◆ Try it ◆
Report each line of the records below that holds the word "Left".

◆ Images with pose keypoints ◆
Segment Open

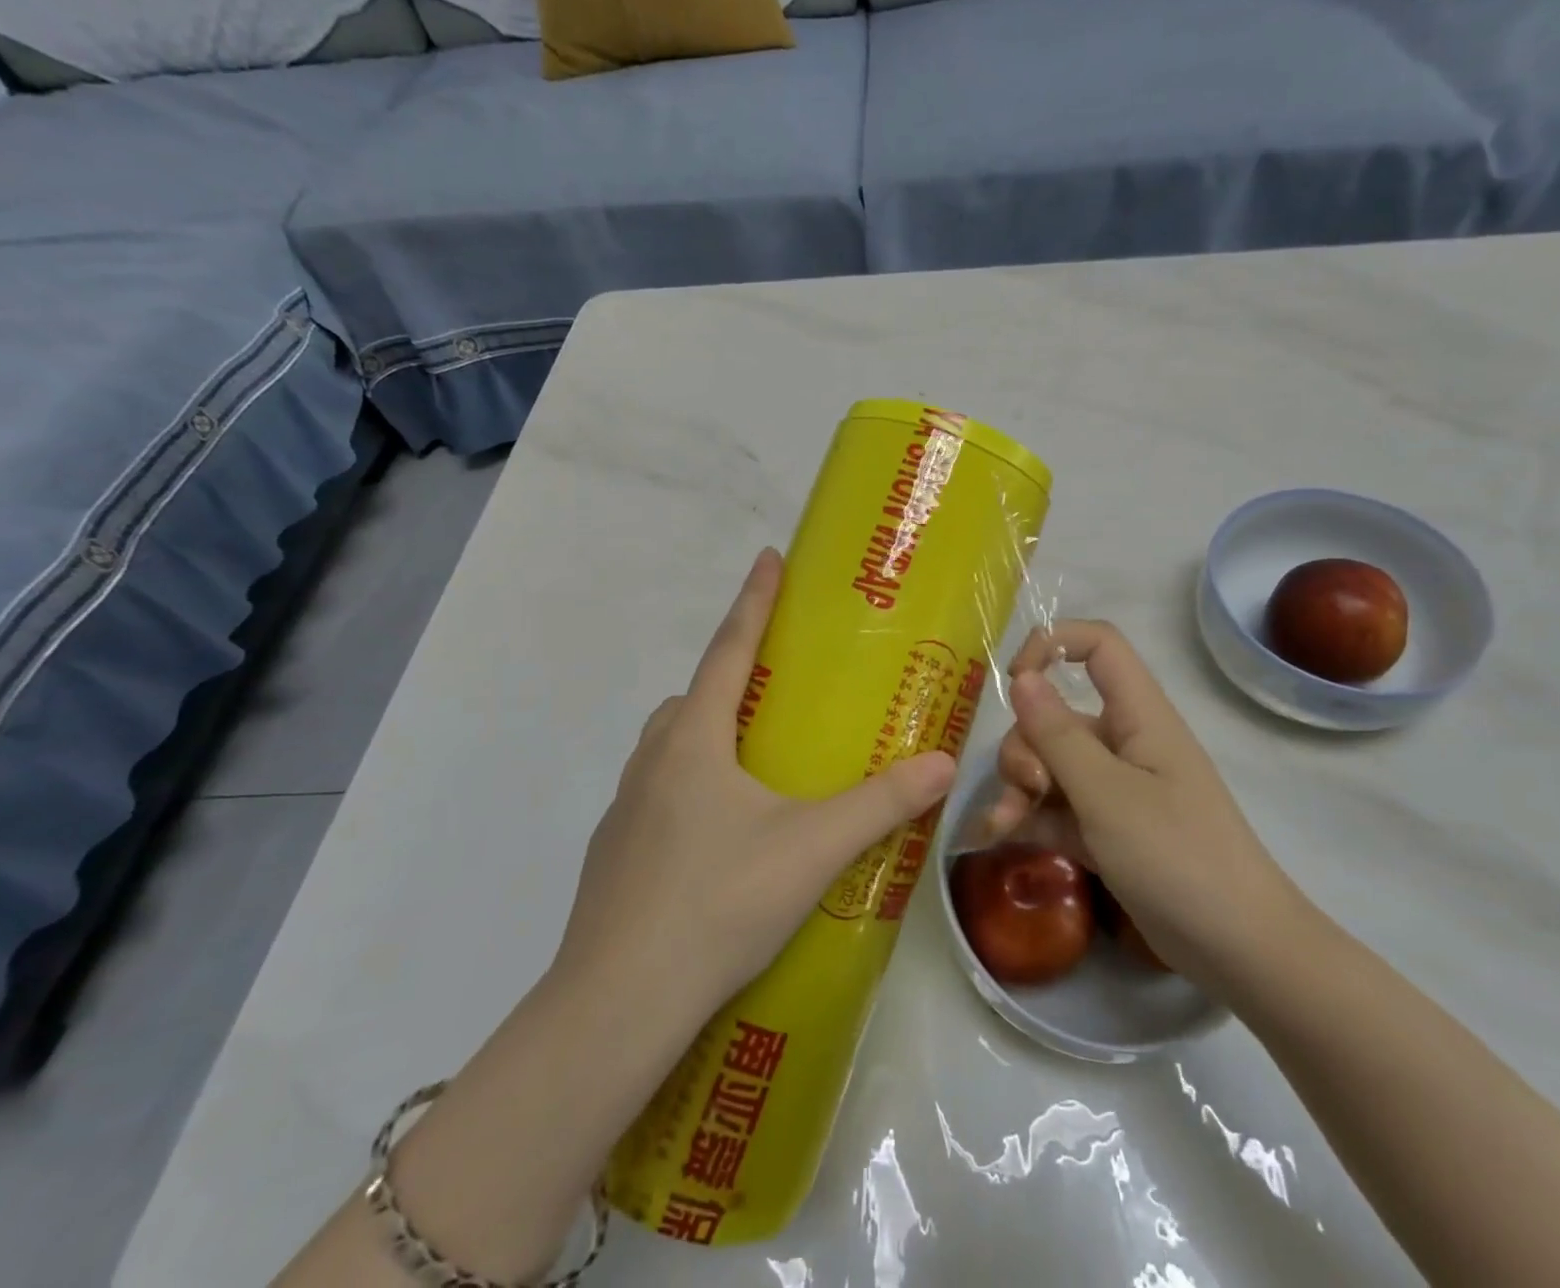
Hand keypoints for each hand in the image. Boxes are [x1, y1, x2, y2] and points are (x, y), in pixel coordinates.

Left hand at [555, 548, 956, 1024]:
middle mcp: (653, 761)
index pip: (729, 649)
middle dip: (732, 679)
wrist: (618, 1002)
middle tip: (776, 692)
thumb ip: (881, 804)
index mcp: (694, 740)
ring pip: (671, 746)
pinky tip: (721, 837)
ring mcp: (626, 809)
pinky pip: (659, 793)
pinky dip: (691, 788)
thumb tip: (944, 763)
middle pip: (694, 697)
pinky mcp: (615, 853)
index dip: (753, 600)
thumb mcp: (812, 848)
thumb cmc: (718, 902)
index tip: (769, 557)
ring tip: (756, 768)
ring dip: (709, 736)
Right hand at [981, 620, 1297, 989]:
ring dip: (1017, 787)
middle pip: (1056, 715)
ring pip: (1048, 764)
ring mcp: (1114, 788)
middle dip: (1025, 746)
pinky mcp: (1105, 828)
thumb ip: (1058, 736)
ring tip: (1003, 826)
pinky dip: (1028, 817)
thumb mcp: (1107, 794)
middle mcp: (1124, 742)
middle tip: (1027, 789)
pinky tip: (999, 838)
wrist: (1238, 950)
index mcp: (1139, 716)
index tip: (1014, 680)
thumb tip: (1021, 679)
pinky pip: (1054, 807)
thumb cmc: (1178, 857)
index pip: (1098, 646)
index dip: (1053, 645)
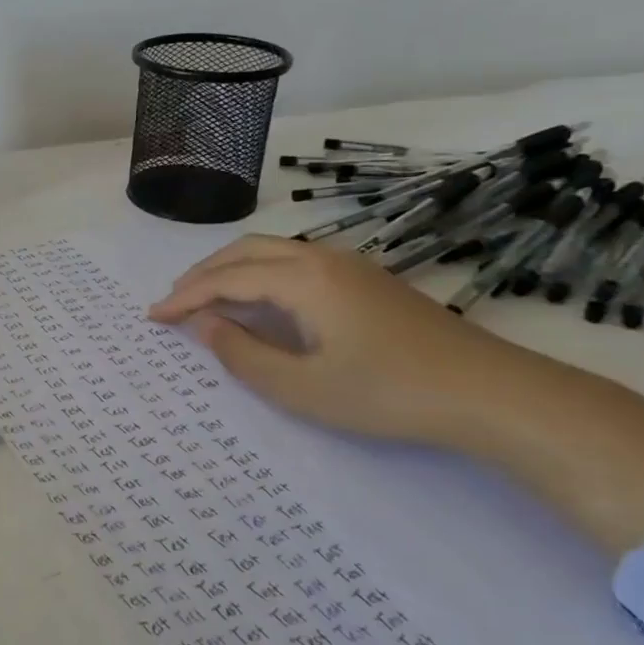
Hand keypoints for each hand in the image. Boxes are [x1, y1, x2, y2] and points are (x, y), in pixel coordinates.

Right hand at [148, 234, 530, 449]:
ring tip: (206, 299)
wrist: (491, 393)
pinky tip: (259, 300)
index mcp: (302, 279)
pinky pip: (295, 262)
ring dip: (231, 269)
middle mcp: (321, 258)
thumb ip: (242, 355)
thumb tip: (202, 325)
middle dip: (202, 274)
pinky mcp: (366, 279)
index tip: (152, 317)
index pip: (225, 279)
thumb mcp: (303, 388)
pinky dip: (260, 274)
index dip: (184, 297)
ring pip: (272, 252)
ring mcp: (348, 265)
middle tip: (173, 303)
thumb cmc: (388, 393)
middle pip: (244, 251)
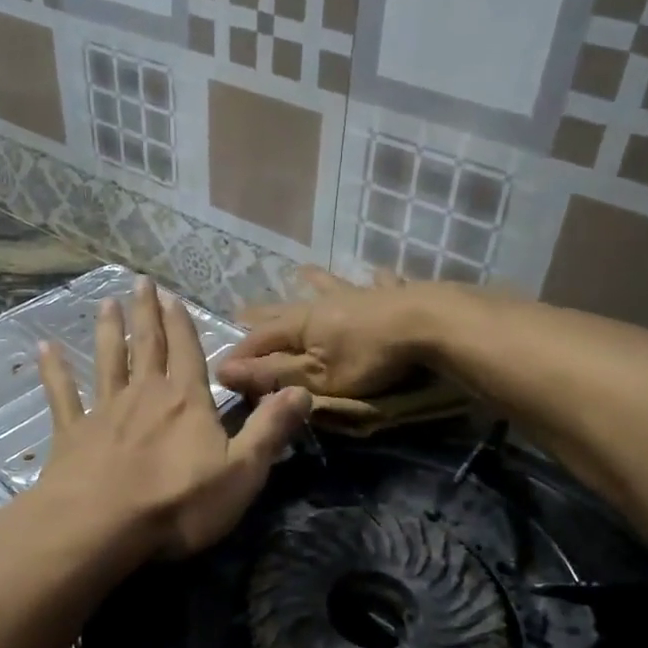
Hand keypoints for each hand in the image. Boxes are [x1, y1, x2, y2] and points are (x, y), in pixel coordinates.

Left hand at [36, 278, 311, 559]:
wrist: (102, 526)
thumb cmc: (179, 502)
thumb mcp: (243, 471)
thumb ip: (270, 429)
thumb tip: (302, 390)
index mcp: (186, 402)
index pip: (188, 352)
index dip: (182, 324)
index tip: (172, 295)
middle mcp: (145, 395)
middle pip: (147, 346)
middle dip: (146, 314)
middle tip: (140, 282)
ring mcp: (104, 412)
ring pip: (107, 361)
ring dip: (108, 331)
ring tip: (106, 303)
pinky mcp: (71, 435)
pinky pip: (62, 396)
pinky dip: (54, 371)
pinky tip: (44, 349)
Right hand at [217, 267, 449, 399]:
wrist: (426, 326)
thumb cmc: (367, 358)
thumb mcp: (316, 376)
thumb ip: (273, 374)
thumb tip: (224, 370)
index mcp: (300, 324)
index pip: (259, 339)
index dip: (240, 355)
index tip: (222, 369)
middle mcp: (324, 303)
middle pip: (286, 309)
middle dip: (263, 313)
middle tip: (241, 309)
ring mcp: (358, 295)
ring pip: (329, 286)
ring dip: (314, 281)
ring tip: (303, 271)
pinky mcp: (392, 294)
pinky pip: (379, 283)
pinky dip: (375, 280)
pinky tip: (378, 274)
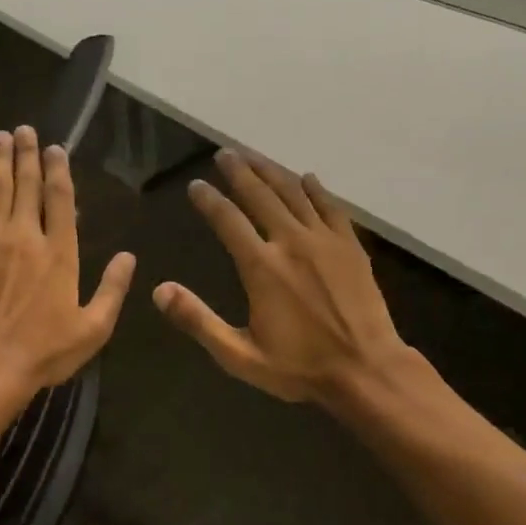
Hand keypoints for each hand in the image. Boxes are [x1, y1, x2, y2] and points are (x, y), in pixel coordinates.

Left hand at [0, 125, 136, 394]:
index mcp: (60, 252)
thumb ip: (113, 288)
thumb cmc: (47, 350)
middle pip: (27, 186)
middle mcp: (26, 237)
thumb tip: (128, 256)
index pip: (60, 199)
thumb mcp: (94, 327)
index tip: (56, 148)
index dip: (59, 170)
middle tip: (25, 130)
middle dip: (28, 155)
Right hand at [154, 150, 410, 407]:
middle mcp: (291, 242)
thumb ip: (198, 320)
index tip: (195, 185)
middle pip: (261, 195)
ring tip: (255, 157)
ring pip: (295, 192)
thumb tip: (159, 290)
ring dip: (272, 171)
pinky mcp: (351, 246)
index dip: (208, 200)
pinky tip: (307, 178)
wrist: (366, 370)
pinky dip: (316, 189)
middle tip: (225, 154)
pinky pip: (331, 206)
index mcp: (261, 267)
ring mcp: (325, 241)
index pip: (227, 220)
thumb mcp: (240, 355)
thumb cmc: (299, 367)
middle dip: (239, 171)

Segment Closed

◆ Result of this exercise ◆
Left hand at [555, 548, 956, 1024]:
Left hand at [36, 278, 311, 559]:
Left hand at [0, 125, 136, 394]:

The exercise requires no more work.